Overexpression of tissue transglutaminase leads to constitutive activation of nuclear factor-κB in cancer cells:: Delineation of a novel pathway

The transcription factor nuclear factor-kappa B (NF-kappa B) plays an important role in regulating cell growth, apoptosis, and metastatic functions. Constitutive activation of NF-kappa B has been observed in various cancers; however, molecular mechanisms resulting in such activation remain elusive.

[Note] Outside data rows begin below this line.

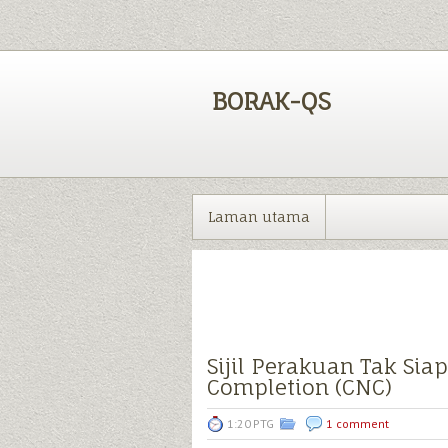
BORAK-QS
Laman utama
Sijil Perakuan Tak Sia
Completion (CNC)
1:20 PTG
1 comment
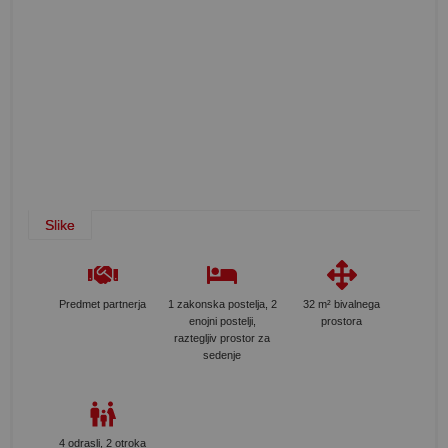
Slike
Predmet partnerja
1 zakonska postelja, 2
32 m² bivalnega
enojni postelji,
prostora
raztegljiv prostor za
sedenje
4 odrasli, 2 otroka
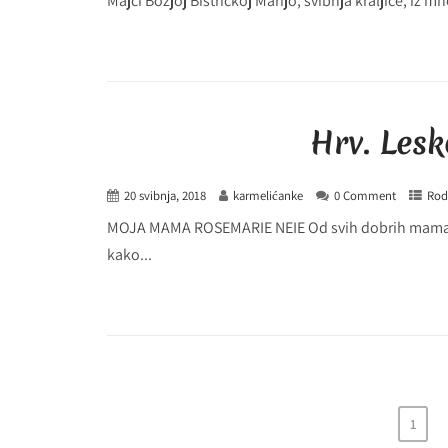
Majci Božjoj Bistričkoj Marijo, svibnja kraljice, iz mn
Hrv. Les
20 svibnja, 2018
karmelićanke
0 Comment
Rodi
MOJA MAMA ROSEMARIE NEIE Od svih dobrih mama ko
kako...
1
Brojevi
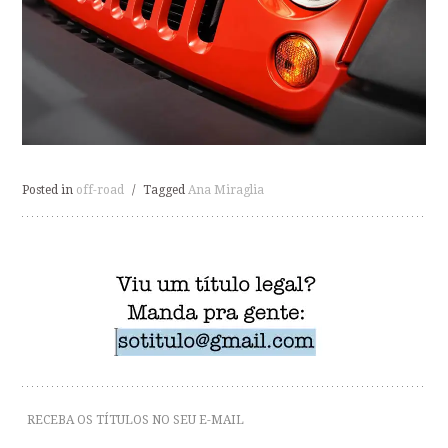
Posted in
off-road
/
Tagged
Ana Miraglia
RECEBA OS TÍTULOS NO SEU E-MAIL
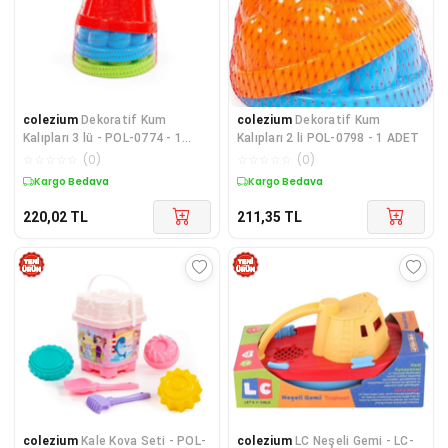
colezium
Dekoratif Kum
colezium
Dekoratif Kum
Kalıpları 3 lü - POL-0774 - 1
Kalıpları 2 li POL-0798 - 1 ADET
ADET
☆
☆
☆
☆
☆
(
0
)
☆
☆
☆
☆
☆
(
0
)
Kargo Bedava
Kargo Bedava
220,02
TL
211,35
TL
colezium
Kale Kova Seti - POL-
colezium
LC Neşeli Gemi - LC-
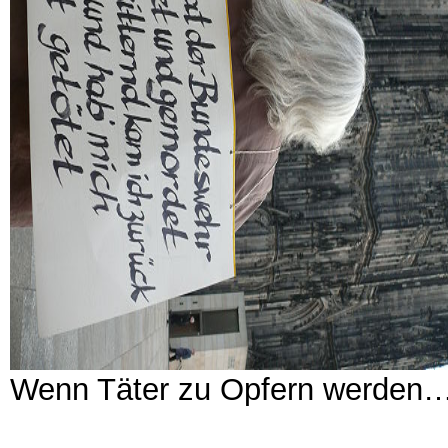
Wenn Täter zu Opfern werden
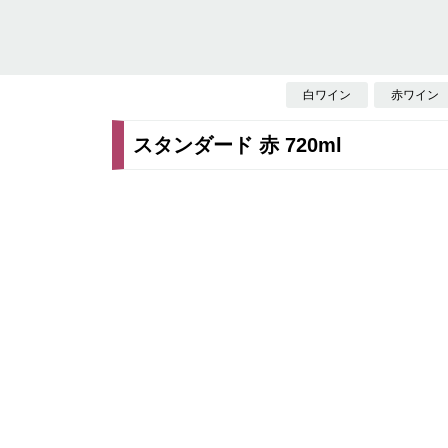
白ワイン
赤ワイン
スタンダード 赤 720ml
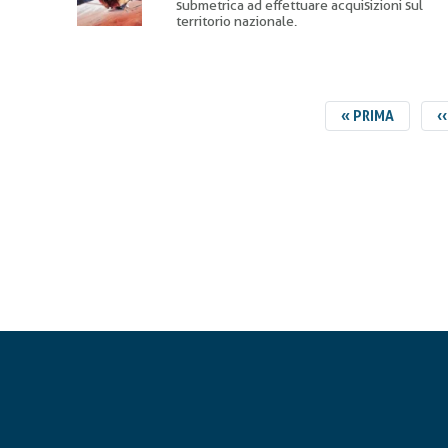
submetrica ad effettuare acquisizioni sul
territorio nazionale.
PRIMA
« PRIMA
P
‹‹
PAGINA
P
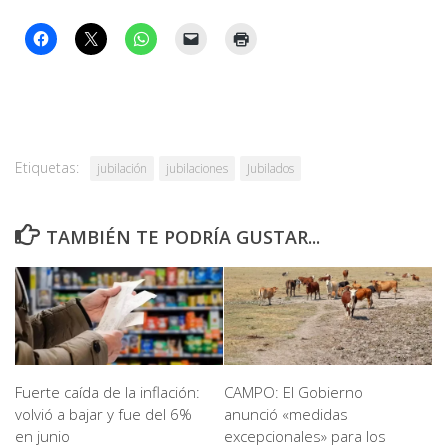
Etiquetas:
jubilación
jubilaciones
Jubilados
TAMBIÉN TE PODRÍA GUSTAR...
Fuerte caída de la inflación:
CAMPO: El Gobierno
volvió a bajar y fue del 6%
anunció «medidas
en junio
excepcionales» para los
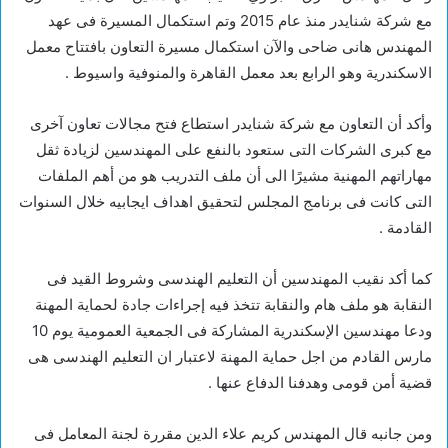
مع شركة شنايدر منذ عام 2015 وتم استكمال المسيرة فى عهد
المهندس هانى ضاحى والآن استكمال مسيرة التعاون بافتتاح معمل
الاسكندرية وهو الرابع بعد معمل القاهرة والمنوفية واسيوط .
وأكد أن التعاون مع شركة شنايدر استطاع فتح مجالات تعاون آخرى
مع كبرى الشركات التى ستعود بالنفع على المهندسين لزيادة ثقل
مهاراتهم المهنية مشيرًا الى أن ملف التدريب هو من أهم الملفات
التى كانت فى برنامج المجلس لتحقيق اهداف ايجابيه خلال السنوات
القادمة .
كما أكد نقيب المهندسين أن التعليم الهندسى وشروط القيد فى
النقابة هو ملف هام والنقابة تتخذ فيه إجراءات جادة لحماية المهنة
ودعا مهندسين الإسكندرية المشاركة فى الجمعية العمومية يوم 10
مارس القادم من اجل حماية المهنة لاعتبار ان التعليم الهندسى هى
قضية أمن قومى وهدفنا الدفاع عنها .
ومن جانبه قال المهندس كريم علاء الدين مقررة لجنة المعامل فى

Based on our previous results showing that drug-resistant and metastatic cancer cells have high levels of tissue transglutaminase (TG2) expression and that this expression can confer chemoresistance to certain types of cancer cells, we hypothesized that TG2 contributes to constitutive activation of NF-kappa B. Numerous lines of evidence showed that overexpression of TG2 is linked with constitutive activation of NF-kappa B. Tumor cells with overexpression of TG2 exhibited increased levels of constitutively active NF-kappa B. Activation of TG2 led to activation of NF-kappa B; conversely, inhibition of TG2 activity inhibited activation of NF-kappa B. Similarly, ectopic expression of TG2 caused activation of NF-kappa B, and inhibition of expression of TG2 by small interfering RNA abolished the activation of NF-kappa B. Our results further indicated that constitutive NF-kappa B reporter activity in pancreatic cancer cells is not affected by dominant-negative I kappa B alpha. Additionally, coimmunoprecipitation and confocal microscopy showed that I kappa B alpha is physically associated with TG2. Lastly, immunohistochemical analysis of pancreatic ductal carcinoma samples obtained from 61 patients further supported a strong correlation between TG2 expression and NF-kappa B activation/overexpression (P = 0.0098, Fisher's exact test). We conclude that TG2 induces constitutive activation of NF-kappa B in tumor cells via a novel pathway that is most likely independent of I kappa B alpha kinase. Therefore, TG2 may be an attractive alternate target for inhibiting constitutive NF-kappa B activation and rendering cancer cells sensitive to anticancer therapies.